Records drawn from a dataset:

_ _ _

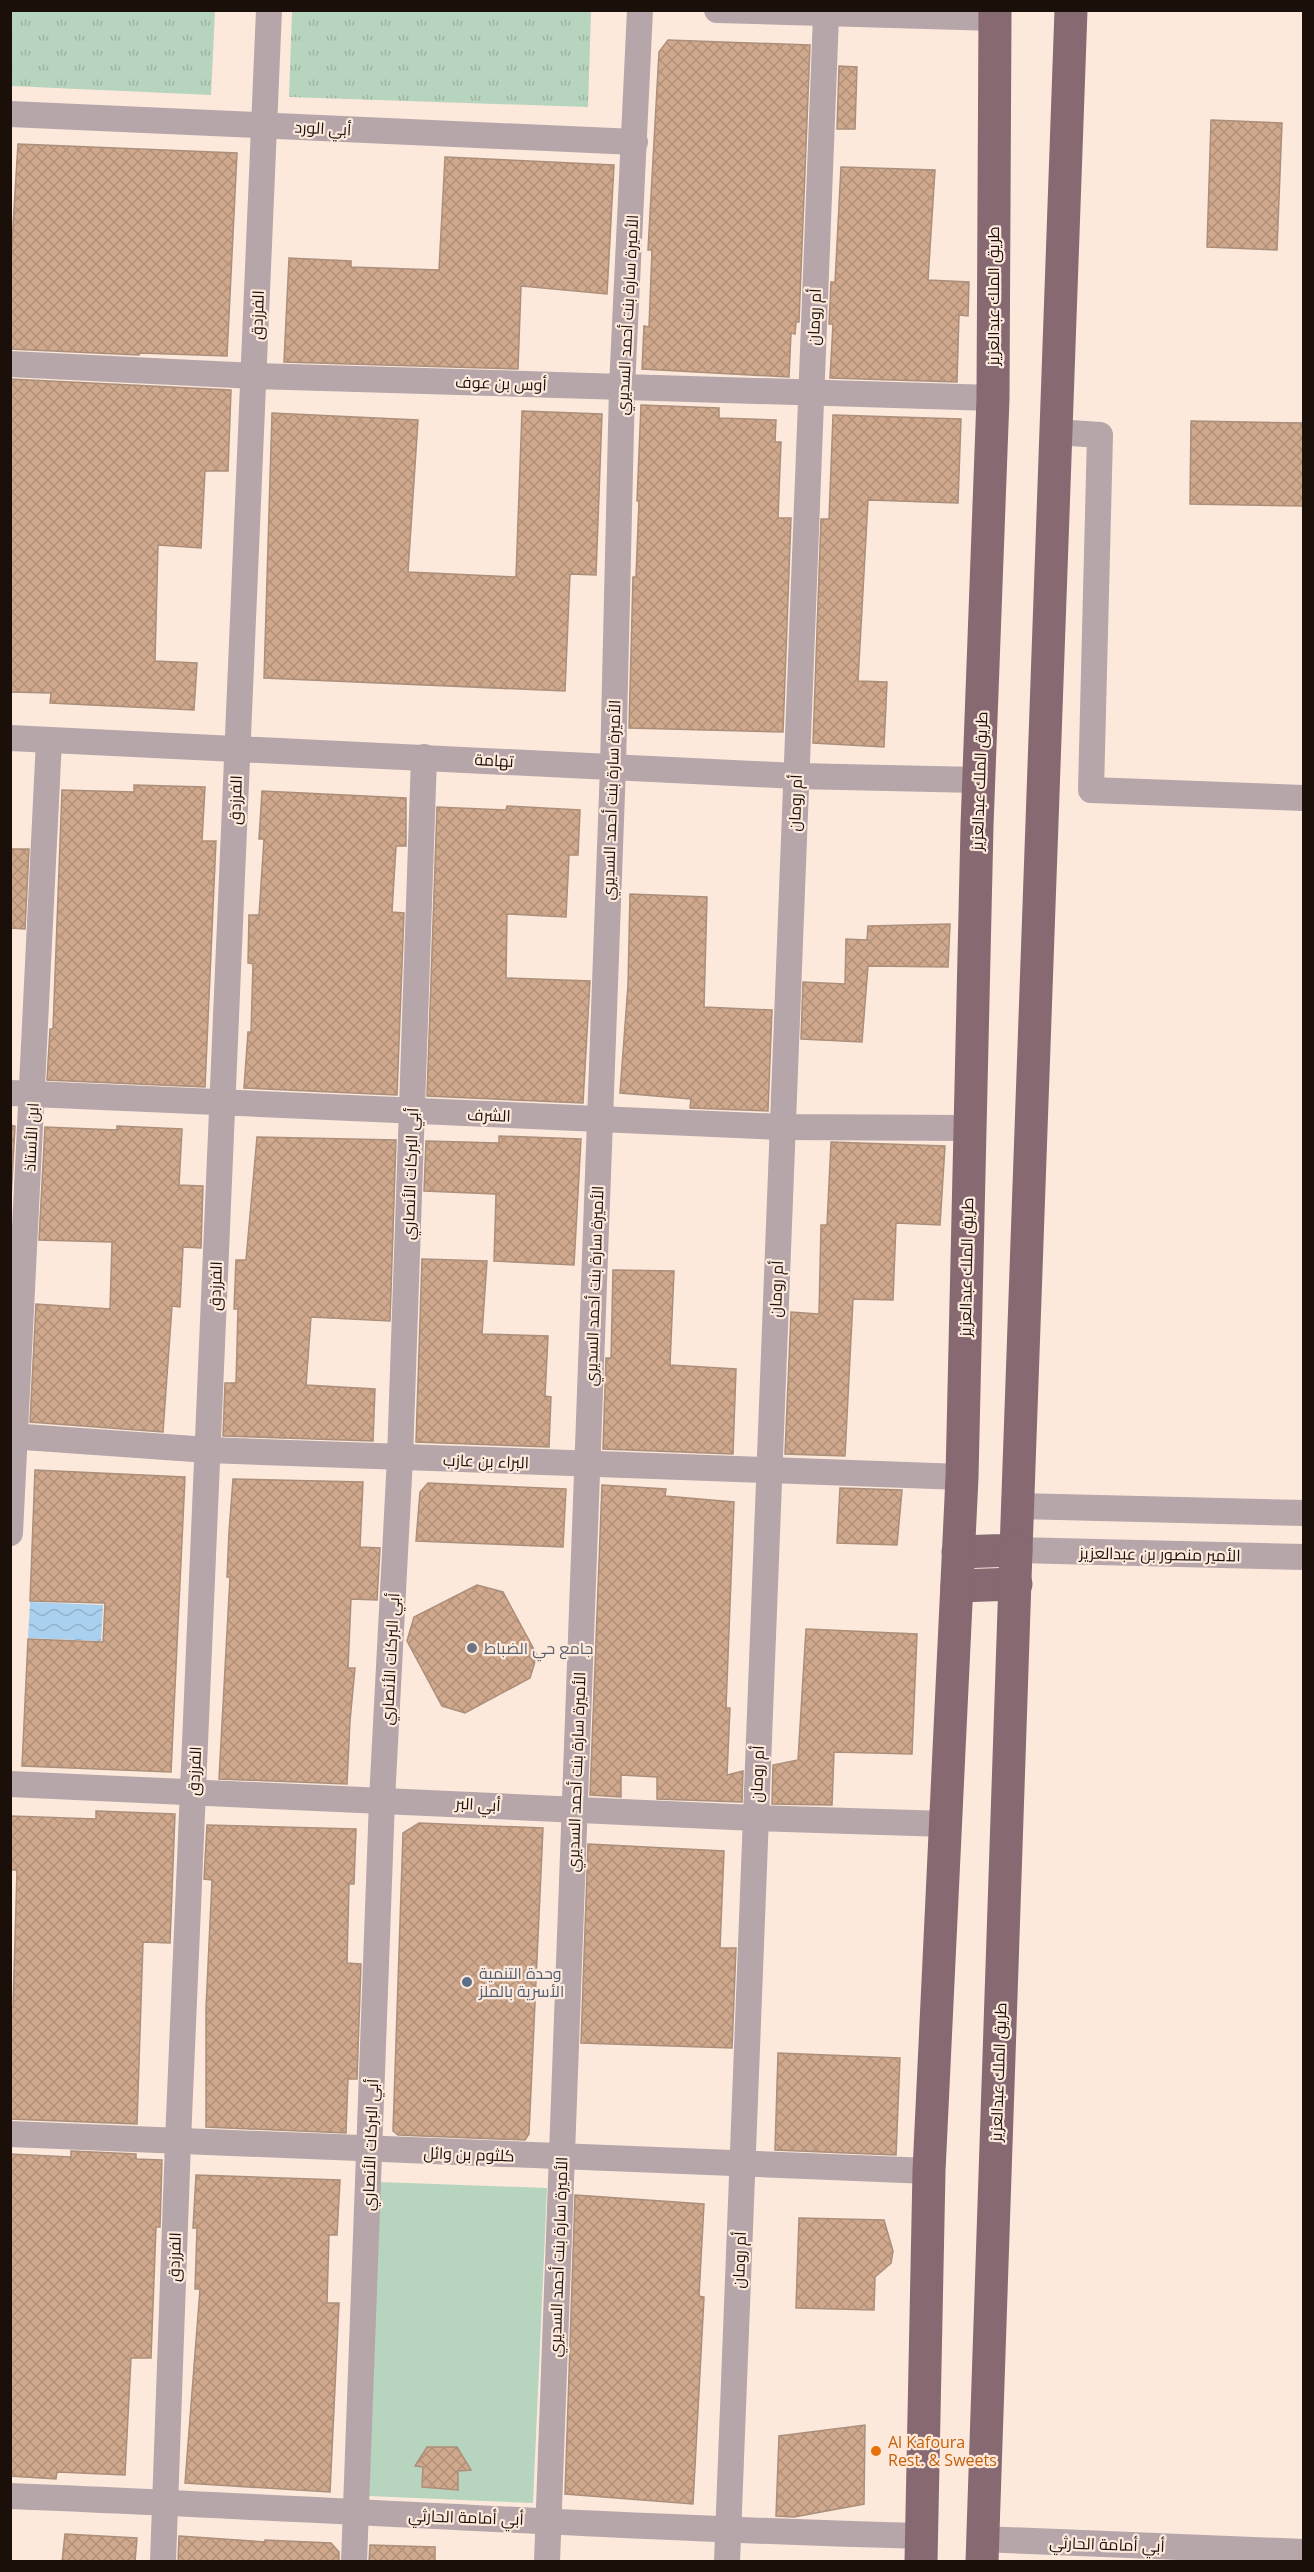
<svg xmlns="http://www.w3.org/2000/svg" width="1314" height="2572" font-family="'Open Sans',Cairo,sans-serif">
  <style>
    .park { fill: url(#park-tufts) }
    .garden { fill: #b7d4be }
    .water { fill: url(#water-waves) }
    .building { fill: url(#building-cross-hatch); stroke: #ac8f7b; stroke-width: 1.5 }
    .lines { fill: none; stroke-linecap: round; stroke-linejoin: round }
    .minor { stroke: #b6a5a9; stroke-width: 26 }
    .major { stroke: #866971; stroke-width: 33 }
    .worship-dot { fill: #6b7280; stroke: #fce9dc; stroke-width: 2 }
    .service-dot { fill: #5c6f8a; stroke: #fce9dc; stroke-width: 2 }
    .food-dot { fill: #e8710a; stroke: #fce9dc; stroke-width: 2 }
    .labels { text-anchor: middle; stroke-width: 4.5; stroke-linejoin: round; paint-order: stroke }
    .street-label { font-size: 16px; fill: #1b1009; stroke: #fce9dc }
    .worship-label { font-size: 16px; fill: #5b616d; stroke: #fce9dc; text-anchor: start }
    .service-label { font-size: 16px; fill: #4e5e75; stroke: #fce9dc; text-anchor: start }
    .food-label { font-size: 16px; fill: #c56008; stroke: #fce9dc; text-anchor: start }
  </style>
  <defs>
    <pattern id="park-tufts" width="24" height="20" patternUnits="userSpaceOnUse" patternTransform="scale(1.5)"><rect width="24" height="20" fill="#b7d4be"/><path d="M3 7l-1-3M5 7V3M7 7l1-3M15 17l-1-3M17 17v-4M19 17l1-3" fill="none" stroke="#9db5a2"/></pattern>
    <pattern id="water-waves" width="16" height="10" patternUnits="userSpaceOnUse" patternTransform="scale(1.5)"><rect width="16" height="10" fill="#a9d0ef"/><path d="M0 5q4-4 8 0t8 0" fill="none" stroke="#91b2cc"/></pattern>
    <pattern id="building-cross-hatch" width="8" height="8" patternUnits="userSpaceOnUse" patternTransform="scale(1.5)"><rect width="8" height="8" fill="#cfa88d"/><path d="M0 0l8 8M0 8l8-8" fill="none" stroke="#b19078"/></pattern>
  </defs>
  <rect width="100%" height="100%" fill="#fce9dc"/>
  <g class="park">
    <polygon points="11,10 215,11 211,95 11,86"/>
    <polygon points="292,11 591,11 588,107 289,97"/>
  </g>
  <polygon class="garden" points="380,2182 547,2188 533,2503 369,2496"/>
  <polygon class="water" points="30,1602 103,1605 101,1641 28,1638"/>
  <g class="building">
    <polygon points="668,40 810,45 799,322 796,322 795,334 791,333 789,377 642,369 644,326 649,327 652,250 648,250 659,52"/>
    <polygon points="839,66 857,67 855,129 837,129"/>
    <polygon points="1211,120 1282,123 1277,250 1207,247"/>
    <polygon points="18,144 237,153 227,356 140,353 139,355 10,349 10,275"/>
    <polygon points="445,157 614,165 607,294 521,286 518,369 284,362 289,258 351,261 351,267 439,270"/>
    <polygon points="841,167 935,170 928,280 969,282 968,316 959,315 957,382 830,378 833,324 829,324 831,282 835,282"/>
    <polygon points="10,379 231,390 228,471 205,471 201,548 158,545 155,661 197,663 194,710 50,703 51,693 10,692"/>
    <polygon points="641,405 719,408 719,418 776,420 775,442 781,442 778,518 791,518 783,732 629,728 633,577 636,577 639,501 637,501"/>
    <polygon points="522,411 602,414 596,575 570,574 565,691 264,678 272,413 418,420 408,572 516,577"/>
    <polygon points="833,415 961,419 958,503 868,500 858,681 887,682 884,747 813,743 821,519 829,519"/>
    <polygon points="1191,421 1304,423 1304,506 1190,504"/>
    <polygon points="134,785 205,787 202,841 216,841 205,1087 47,1080 50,1029 53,1029 62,790 134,792"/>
    <polygon points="262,791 406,798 406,846 396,846 392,912 404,913 397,1095 244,1088 248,1032 251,1032 253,964 248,963 249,915 259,915 264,839 259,839"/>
    <polygon points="507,806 580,810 578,855 569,855 566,917 507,914 506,978 590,981 583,1103 427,1096 437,807 506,810"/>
    <polygon points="10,849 29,849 25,929 10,928"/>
    <polygon points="630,894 707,897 704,1007 772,1010 768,1111 690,1108 691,1099 620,1093 628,985"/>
    <polygon points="950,924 948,967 868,966 862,1042 801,1039 803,982 845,984 846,939 867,940 868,926"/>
    <polygon points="10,1125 15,1126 10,1217"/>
    <polygon points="117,1126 182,1129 179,1185 203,1186 201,1248 183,1247 180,1307 172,1306 163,1432 30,1422 36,1304 110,1309 112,1242 39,1240 45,1127 117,1130"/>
    <polygon points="499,1136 581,1139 574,1265 494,1261 496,1194 424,1191 426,1141 499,1143"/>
    <polygon points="257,1137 396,1140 390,1321 311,1317 306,1385 375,1389 373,1441 223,1436 225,1383 236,1383 238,1309 234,1309 236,1260 246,1260"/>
    <polygon points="831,1142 945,1146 940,1225 896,1223 893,1300 853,1299 845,1456 785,1454 791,1312 819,1314 821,1225 827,1225"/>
    <polygon points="422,1259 487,1261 482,1334 548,1336 545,1396 551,1397 549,1447 416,1442"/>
    <polygon points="613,1270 674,1271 670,1365 736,1369 733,1454 603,1449 606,1358 611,1358"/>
    <polygon points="35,1470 185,1477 171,1772 22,1766 28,1639 103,1642 105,1603 30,1601"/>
    <polygon points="233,1479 363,1482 360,1547 380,1548 377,1600 351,1599 348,1668 355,1668 350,1721 347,1784 219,1779 230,1577 227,1577 229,1532"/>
    <polygon points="428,1483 566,1489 563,1547 416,1541 420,1492"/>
    <polygon points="602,1485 666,1489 665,1496 734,1502 726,1708 730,1708 727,1775 743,1771 742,1802 657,1799 657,1777 621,1775 621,1797 590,1795"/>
    <polygon points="840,1488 902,1490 897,1545 837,1543"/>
    <polygon points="477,1585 503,1592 537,1655 530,1678 465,1713 442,1706 407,1641 414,1617"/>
    <polygon points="806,1629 917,1634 912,1754 834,1752 832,1805 772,1804 773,1765 798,1760"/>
    <polygon points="96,1811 175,1814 170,1943 143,1942 137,2124 10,2119 10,2007 13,2007 17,1870 11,1870 11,1816 96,1819"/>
    <polygon points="419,1823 543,1828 529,2134 525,2140 398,2135 393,2131 403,1833"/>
    <polygon points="207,1825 356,1829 354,1884 349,1884 347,1963 361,1964 357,2079 348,2079 346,2133 206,2127 206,2008 212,1880 204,1879"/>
    <polygon points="588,1844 724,1851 720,1948 736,1948 732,2048 581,2043"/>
    <polygon points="778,2053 900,2058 896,2155 775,2150"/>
    <polygon points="71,2151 136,2154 136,2159 162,2160 160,2227 156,2227 151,2358 131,2358 125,2475 57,2472 56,2479 10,2476 10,2154 71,2157"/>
    <polygon points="196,2175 340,2180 337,2235 329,2235 327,2303 339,2303 330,2492 185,2483 200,2289 195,2289 197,2228 193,2228"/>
    <polygon points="575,2195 704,2204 699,2296 704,2297 693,2504 565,2494"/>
    <polygon points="799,2218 884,2220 893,2251 891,2263 875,2277 874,2310 796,2308"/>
    <polygon points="865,2425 864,2504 794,2517 776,2516 779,2436"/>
    <polygon points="427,2447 457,2447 471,2470 458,2471 458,2490 422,2487 423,2467 415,2466"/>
    <polygon points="65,2534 137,2538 135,2562 62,2562"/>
    <polygon points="179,2536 265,2542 265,2540 331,2543 339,2552 339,2562 178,2562"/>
    <polygon points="370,2545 435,2547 435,2562 369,2562"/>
  </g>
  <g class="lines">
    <g class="minor">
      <polyline points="717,10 995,18"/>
      <polyline points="10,114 635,142"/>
      <polyline points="10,364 255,376 993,398"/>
      <polyline points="1056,432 1100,435 1091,790 1304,798"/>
      <polyline points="10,738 796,776 978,780"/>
      <polyline points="10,1093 782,1127 969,1128"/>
      <polyline points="10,1436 208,1450 962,1477"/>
      <polyline points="1018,1506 1304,1513"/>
      <polyline points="10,1533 49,740"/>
      <polyline points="1016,1550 1304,1557"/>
      <polyline points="10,1784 755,1818 946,1824"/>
      <polyline points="10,2134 929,2171"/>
      <path d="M10,2496C314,2508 617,2528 921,2536"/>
      <polyline points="982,2539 1304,2552"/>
      <polyline points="163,2562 178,2141 269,10"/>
      <polyline points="354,2562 382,1800 400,1458 424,757"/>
      <polyline points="547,2562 613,766 622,387 640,10"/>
      <polyline points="727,2562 826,16"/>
    </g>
    <g class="major">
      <polyline points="958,1552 1016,1550 1071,10"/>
      <polyline points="957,1586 1016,1584"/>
      <polyline points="921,2562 929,2171 962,1477 977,826 993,398 995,10"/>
      <polyline points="982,2562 1016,1550"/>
    </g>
  </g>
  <circle class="worship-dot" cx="472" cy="1648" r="6"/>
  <circle class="service-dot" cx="467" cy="1982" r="6"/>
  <circle class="food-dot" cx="876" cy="2451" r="6"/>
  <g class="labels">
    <g class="street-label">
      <text transform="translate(323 128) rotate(3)" y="6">أبي الورد</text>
      <text transform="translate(993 296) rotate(-90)" y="6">طريق الملك عبدالعزيز</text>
      <text transform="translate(257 315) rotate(-88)" y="6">الفرزدق</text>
      <text transform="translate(627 315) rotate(-87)" y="6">الأميرة سارة بنت أحمد السديري</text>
      <text transform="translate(814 317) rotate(-88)" y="6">أم رومان</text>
      <text transform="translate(501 383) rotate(2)" y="6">أوس بن عوف</text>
      <text transform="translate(494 760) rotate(3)" y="6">تهامة</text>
      <text transform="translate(979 781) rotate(-88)" y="6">طريق الملك عبدالعزيز</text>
      <text transform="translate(235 800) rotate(-88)" y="6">الفرزدق</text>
      <text transform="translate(611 800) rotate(-88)" y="6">الأميرة سارة بنت أحمد السديري</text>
      <text transform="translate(795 803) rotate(-88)" y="6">أم رومان</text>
      <text transform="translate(489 1115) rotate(2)" y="6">الشرف</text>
      <text transform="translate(31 1137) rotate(-87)" y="6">ابن الأستاذ</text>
      <text transform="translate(410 1174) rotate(-88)" y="6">أبي البركات الأنصاري</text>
      <text transform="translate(966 1267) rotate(-89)" y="6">طريق الملك عبدالعزيز</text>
      <text transform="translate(215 1286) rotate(-88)" y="6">الفرزدق</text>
      <text transform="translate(594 1286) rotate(-88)" y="6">الأميرة سارة بنت أحمد السديري</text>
      <text transform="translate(776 1289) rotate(-88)" y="6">أم رومان</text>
      <text transform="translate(486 1461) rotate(2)" y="6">البراء بن عازب</text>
      <text transform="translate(1160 1554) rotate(1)" y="6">الأمير منصور بن عبدالعزيز</text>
      <text transform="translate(390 1659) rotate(-87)" y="6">أبي البركات الأنصاري</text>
      <text transform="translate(194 1771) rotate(-87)" y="6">الفرزدق</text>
      <text transform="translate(576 1772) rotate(-88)" y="6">الأميرة سارة بنت أحمد السديري</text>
      <text transform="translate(757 1774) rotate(-88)" y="6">أم رومان</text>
      <text transform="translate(478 1804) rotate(3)" y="6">أبي البر</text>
      <text transform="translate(998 2072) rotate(-88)" y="6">طريق الملك عبدالعزيز</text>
      <text transform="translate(370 2145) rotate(-88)" y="6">أبي البركات الأنصاري</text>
      <text transform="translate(469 2154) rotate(2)" y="6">كلثوم بن وائل</text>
      <text transform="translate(174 2257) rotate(-88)" y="6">الفرزدق</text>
      <text transform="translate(558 2257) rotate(-88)" y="6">الأميرة سارة بنت أحمد السديري</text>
      <text transform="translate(739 2260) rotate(-88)" y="6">أم رومان</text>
      <text transform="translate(466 2517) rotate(2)" y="6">أبي أمامة الحارثي</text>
      <text transform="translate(1107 2544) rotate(2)" y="6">أبي أمامة الحارثي</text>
    </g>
    <g class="worship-label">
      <text x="484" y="1654">جامع حي الضباط</text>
    </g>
    <g class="service-label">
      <text x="479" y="1979">وحدة التنمية<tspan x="479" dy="18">الأسرية بالملز</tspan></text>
    </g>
    <g class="food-label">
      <text x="888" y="2448">Al Kafoura<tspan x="888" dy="18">Rest. &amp; Sweets</tspan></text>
    </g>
  </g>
  <rect width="1314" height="2572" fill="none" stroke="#1b1009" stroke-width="24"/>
</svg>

_ _ _

### [WORK REQUIRED]
When the string "lines" appears in a line of the records above, that line is to be copied.

### [TASK RESULT]
    .lines { fill: none; stroke-linecap: round; stroke-linejoin: round }
  <g class="lines">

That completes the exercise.